Now we have the ScPhyloExpressionSet object,

example_phyex_set_sc.cluster

… which you can now plot!

myTAI::plot_signature(example_phyex_set_sc.cluster)

## Warning: Using `size` aesthetic for lines was deprecated in ggplot2 3.4.0.
## ℹ Please use `linewidth` instead.
## ℹ The deprecated feature was likely used in the myTAI package.
##   Please report the issue at <https://github.com/drostlab/myTAI/issues>.
## This warning is displayed once every 8 hours.
## Call `lifecycle::last_lifecycle_warnings()` to see where this warning was
## generated.

## Computing: [========================================] 100% (done)

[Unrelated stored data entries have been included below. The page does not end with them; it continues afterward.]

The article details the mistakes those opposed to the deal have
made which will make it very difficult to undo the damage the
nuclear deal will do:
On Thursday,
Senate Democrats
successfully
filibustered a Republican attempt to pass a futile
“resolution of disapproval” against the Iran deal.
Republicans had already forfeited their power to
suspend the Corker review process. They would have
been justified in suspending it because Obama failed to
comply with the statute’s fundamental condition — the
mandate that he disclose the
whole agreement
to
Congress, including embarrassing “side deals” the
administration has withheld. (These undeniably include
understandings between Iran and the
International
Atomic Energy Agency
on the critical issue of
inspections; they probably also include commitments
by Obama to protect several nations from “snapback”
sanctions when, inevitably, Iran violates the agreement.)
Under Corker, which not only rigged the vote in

plot signature function output for single cell

This example used an example Seurat object with a mock phylorank dataset (random gene age assignment) and an example workflow. In practice, you will have to follow the best standards for single cell RNA-seq data analysis, including quality control, normalisation, and clustering steps. And assign real phylorank information to the genes in your dataset (to do this, see the phylostratigraphy vignette).

Summary

In this section, we have learned how to create BulkPhyloExpressionSet and ScPhyloExpressionSet objects from raw gene expression data and phylorank information. This object is essential for performing evolutionary transcriptomics analyses using the myTAI package, and provides a structured way to store and manipulate evolutionary transcriptomics data, making it easier to perform various analyses and visualisations.